Yapımının 14. yüzyılda olduğu öngörülen Kelpaşa Camisi, asırlardır adeta tarihe tanıklık ediyor. Çatkı sistemiyle yapılan tarihi cami, minaresiz olarak Sakarya Nehri kıyısında 8 köyün birleşiminde yer alıyor.
Mezarlık içinde bulunan caminin geçmiş yıllarda vatandaşlar tarafından modernize edildiği ve ahşap görünümünün verildiği, bu sebeple iç yapısının tarihi yansıtmadığı öğrenildi. Bayram ve cuma namazlarını Kelpaşa Camisinde kılan vatandaşlar, yapının tescillenmesini ve koruma altına alınmasını istiyor.
"Mezar taşlarına bakıldığında buranın bir tekke gibi hizmet verdiği de anlaşılıyor"
Caminin 14. yüzyıldan günümüze ulaştığını söyleyen Sanat Tarihçisi Yaşar Sarı, "Tarihçi, Mimar ve Yazar Dr. Ekrem Hakkı Ayverdi, bu tür yapıları çatkı mimari mabetleri olarak nitelendiriyor. Bu cami de çatkı mimariye uygun yapılmış. Orhan Bey zamanından Kanuni Sultan Süleyman zamanına kadar bu mimari yapılar kullanıldı. Kelpaşa Cuma Camisi de 14. yüzyıl yapısını koruyor. Kültür Varlıklarının bu yapıyı koruma altına almaması çok ilginç bir durum" dedi.
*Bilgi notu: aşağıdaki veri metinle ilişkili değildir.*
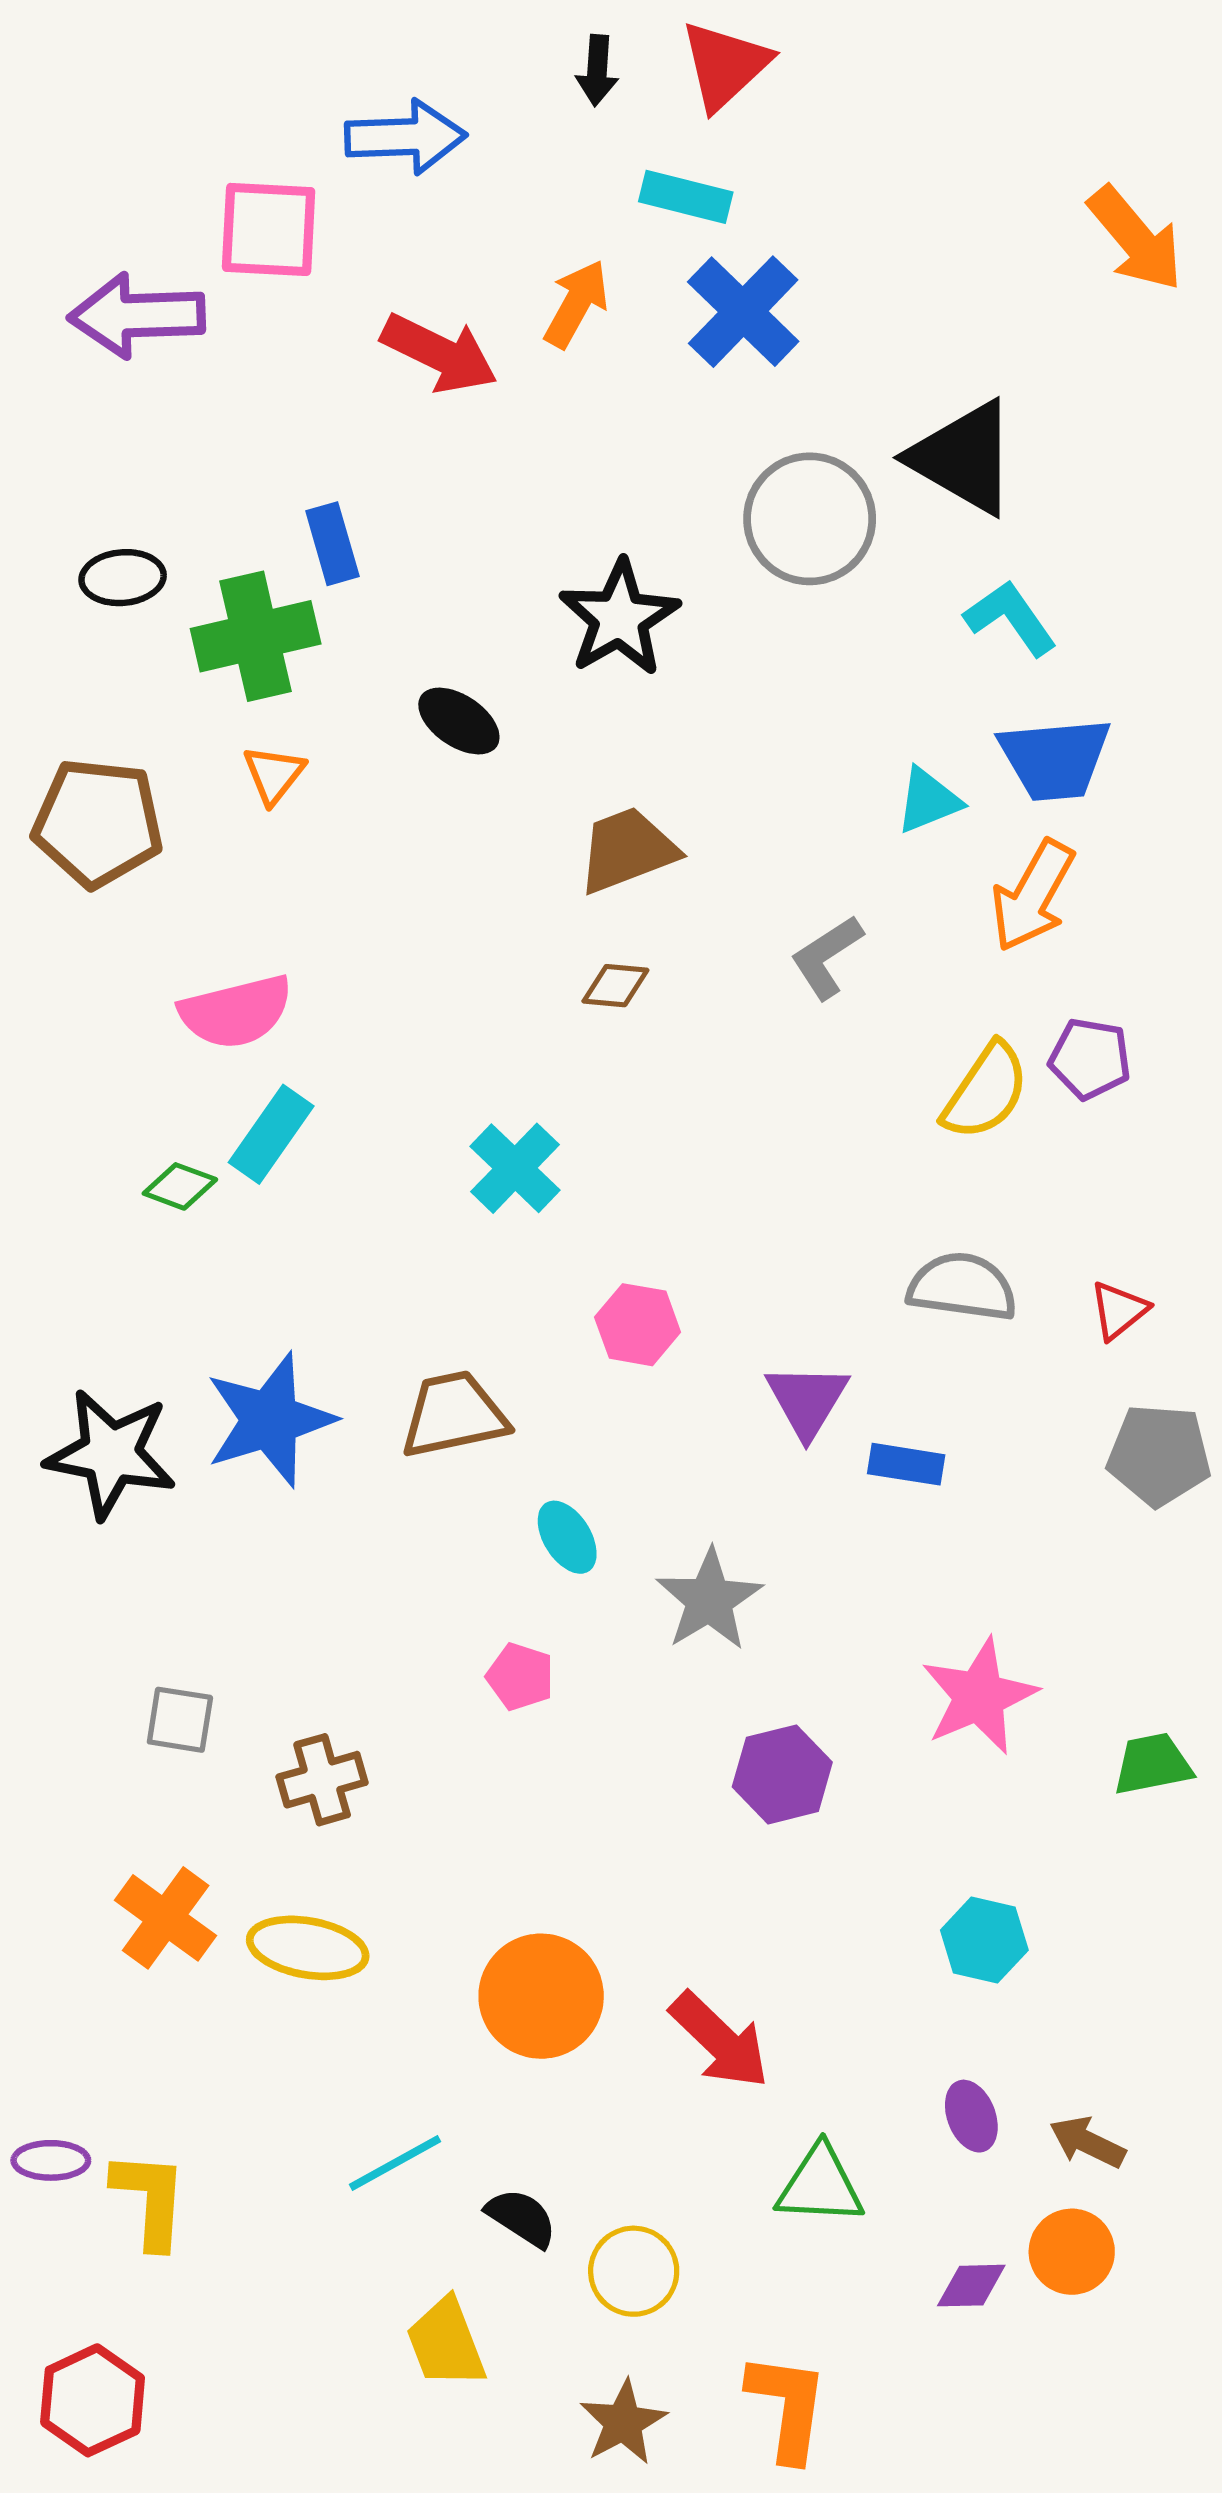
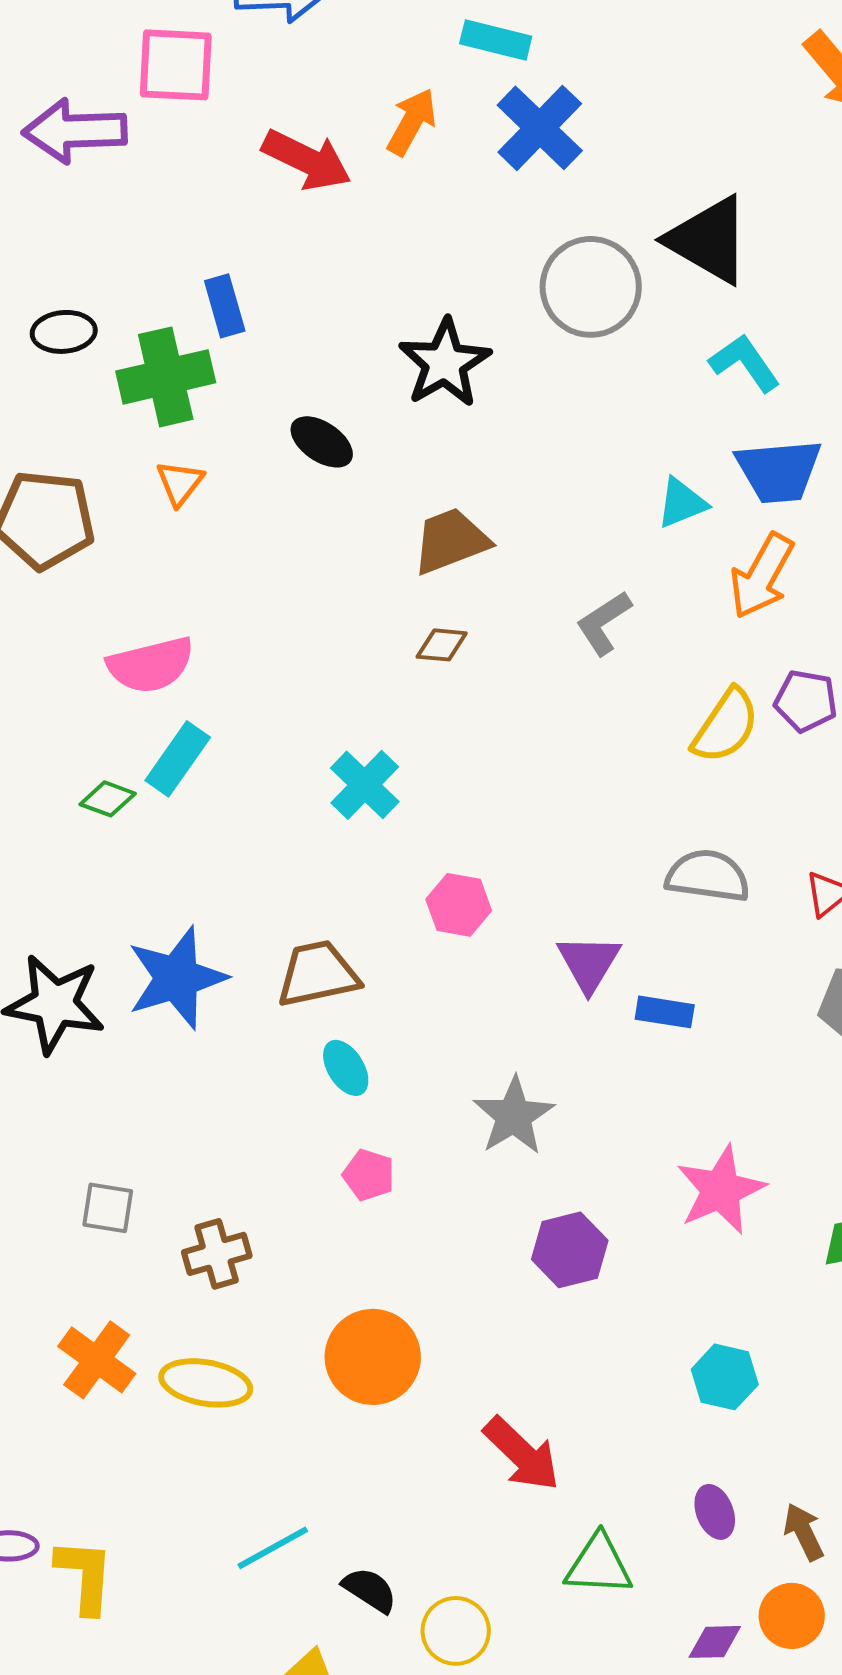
cyan ellipse: (567, 1537) -> (346, 1068), moved
orange circle: (541, 1996) -> (373, 1357), moved
brown arrow: (1087, 2142) -> (804, 1532), turned 38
Tarihçi Oğuzhan Kır ise, "Kelpaşa Cuma Camii, Sakarya Nehri kıyısında 8 köyün birleşiminde yer alıyor. Bayram namazları ve cuma namazlarının kılınması için kullanılan bir mescit camidir. Çevresindeki mezar taşlarına bakıldığında buranın bir tekke gibi hizmet verdiği de anlaşılıyor" diye konuştu.
"Evliya Çelebi'nin bu bölgede barınıp, bu camiyi yaptırdığına dair söylentiler de var"
Caminin tescillenmesini ve koruma altına alınmasını talep eden Hürriyet Mahallesi Muhtarı Cumhur Özkan ise "Turizme kazandırılabilir, tekrar ibadete açılabilir. Yetkililerden bu konuda destek bekliyoruz" şeklinde konuştu.
Hürriyet Mahallesi Merkez Cami İmam Hatibi Mustafa Ayter ise "Evliya Çelebi'nin bu bölgede barınıp, bu camiyi yaptırdığına dair söylentiler de var. Bu da tarihinin bin yıl öncesine dayandığını gösteriyor" ifadelerini kullandı.